REQUIREMENT 1:
Reproduce, word for word, the stretch of the UGARF passage from "In an August" through "distraction and coercion.".

PASSAGE GIVEN:
----
After FDA approval of Restasis®, UGARF's interests changed substantially. UGARF initiated legal action against Dr. Kaswan, falsely alleging that she was acting against their instructions, outside of the terms of the patent license agreement and announced intent to retract her licensing agreement. Additionally, UGARF suspended royalty payments from Dr. Kaswan from January 2003 through July 2005, and September 2008 to present.

In an August 2003 deposition taken by defendants in the UGARF initiated lawsuits the UGARF initiated lawsuits, UGA President Michael Adams, who served as UGARF President pleaded complete ignorance of the legal controversy surrounding the licenses and the lawsuits, stating that they did not rise to the level of an “institutional concern.” Yet also in August, 2003, the same month he gave his deposition, he presided over an executive session of the UGARF board, where he presented these issues and recommended the dual course of action taken: secretly accept Allergan's royalty buy-down proposal and continue litigation against Dr. Kaswan for the purpose of distraction and coercion.

Adams' harmful decisions as President of UGARF coincided with his rivalry with a hugely popular football coach whom he summarily fired in 2003, an action which triggered statewide calls for his dismissal. Official notes from the closed UGARF executive board meeting, produced in discovery and kept under court seal until made public by Pulitzer Prize winning journalist Richard Whit contradict President Adams' testimony in his deposition and reveal his decisions and motives.
----
REQUIREMENT 2:
Write out the stretch of the records from their first line through the line containing "brown star at (289, 239): moved", keeping each line as it is. Skip the picture lines in your answer.

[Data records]
----
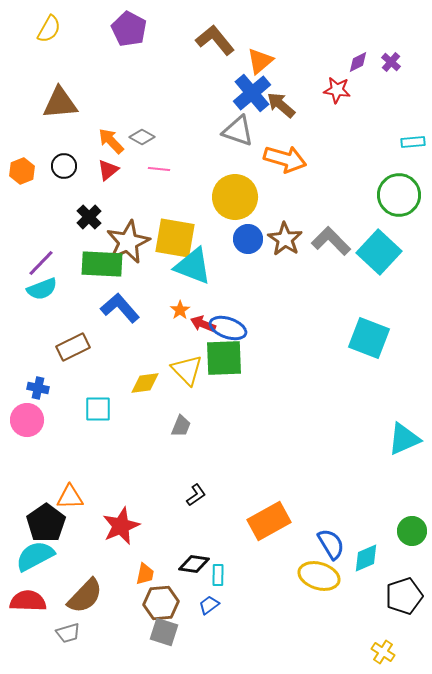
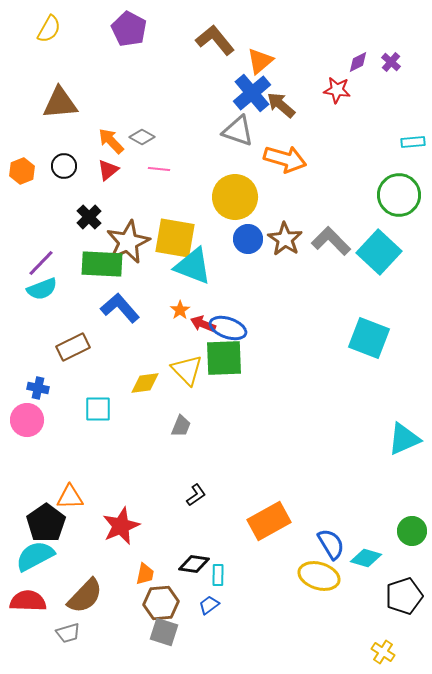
cyan diamond at (366, 558): rotated 40 degrees clockwise
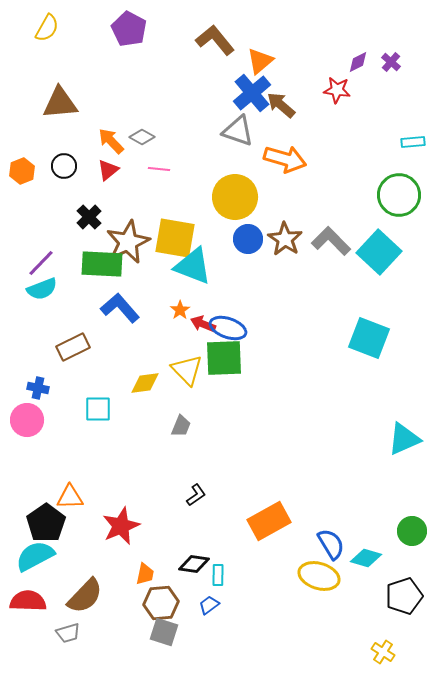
yellow semicircle at (49, 29): moved 2 px left, 1 px up
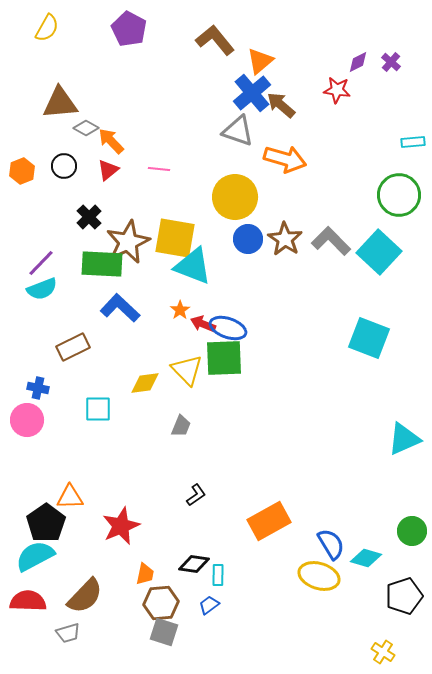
gray diamond at (142, 137): moved 56 px left, 9 px up
blue L-shape at (120, 308): rotated 6 degrees counterclockwise
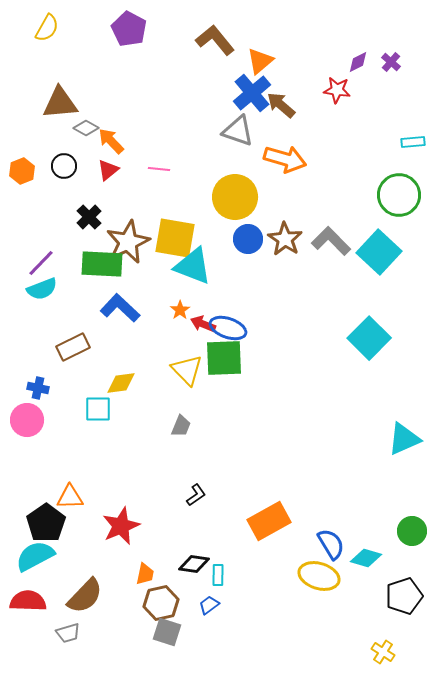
cyan square at (369, 338): rotated 24 degrees clockwise
yellow diamond at (145, 383): moved 24 px left
brown hexagon at (161, 603): rotated 8 degrees counterclockwise
gray square at (164, 632): moved 3 px right
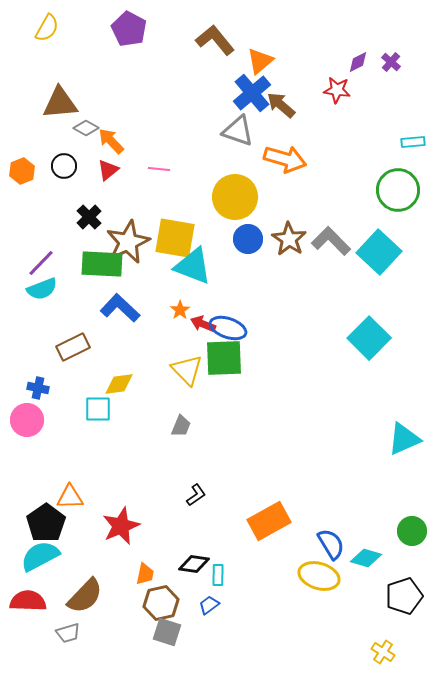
green circle at (399, 195): moved 1 px left, 5 px up
brown star at (285, 239): moved 4 px right
yellow diamond at (121, 383): moved 2 px left, 1 px down
cyan semicircle at (35, 556): moved 5 px right
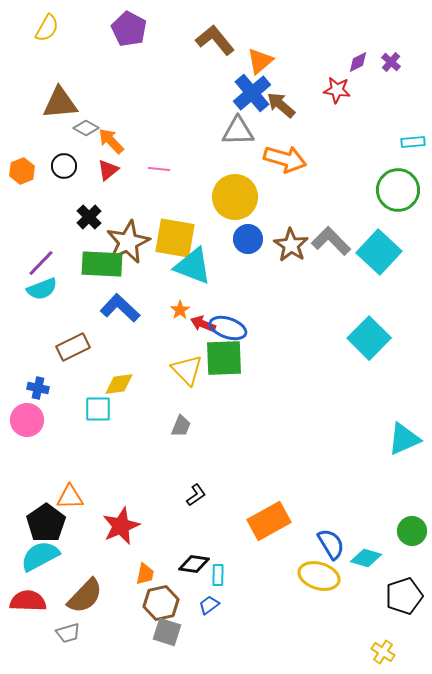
gray triangle at (238, 131): rotated 20 degrees counterclockwise
brown star at (289, 239): moved 2 px right, 6 px down
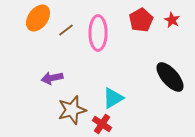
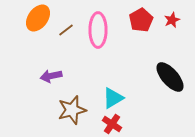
red star: rotated 21 degrees clockwise
pink ellipse: moved 3 px up
purple arrow: moved 1 px left, 2 px up
red cross: moved 10 px right
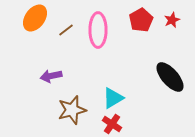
orange ellipse: moved 3 px left
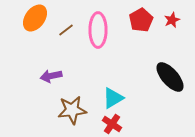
brown star: rotated 8 degrees clockwise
----
CORRECT OUTPUT 1:
In an August 2003 deposition taken by defendants in the UGARF initiated lawsuits the UGARF initiated lawsuits, UGA President Michael Adams, who served as UGARF President pleaded complete ignorance of the legal controversy surrounding the licenses and the lawsuits, stating that they did not rise to the level of an “institutional concern.” Yet also in August, 2003, the same month he gave his deposition, he presided over an executive session of the UGARF board, where he presented these issues and recommended the dual course of action taken: secretly accept Allergan's royalty buy-down proposal and continue litigation against Dr. Kaswan for the purpose of distraction and coercion.

CORRECT OUTPUT 2:
cyan diamond at (366, 558): rotated 40 degrees clockwise
yellow semicircle at (49, 29): moved 2 px left, 1 px up
gray diamond at (142, 137): moved 56 px left, 9 px up
blue L-shape at (120, 308): rotated 6 degrees counterclockwise
cyan square at (369, 338): rotated 24 degrees clockwise
yellow diamond at (145, 383): moved 24 px left
brown hexagon at (161, 603): rotated 8 degrees counterclockwise
gray square at (164, 632): moved 3 px right
green circle at (399, 195): moved 1 px left, 5 px up
brown star at (285, 239): moved 4 px right
yellow diamond at (121, 383): moved 2 px left, 1 px down
cyan semicircle at (35, 556): moved 5 px right
gray triangle at (238, 131): rotated 20 degrees counterclockwise
brown star at (289, 239): moved 2 px right, 6 px down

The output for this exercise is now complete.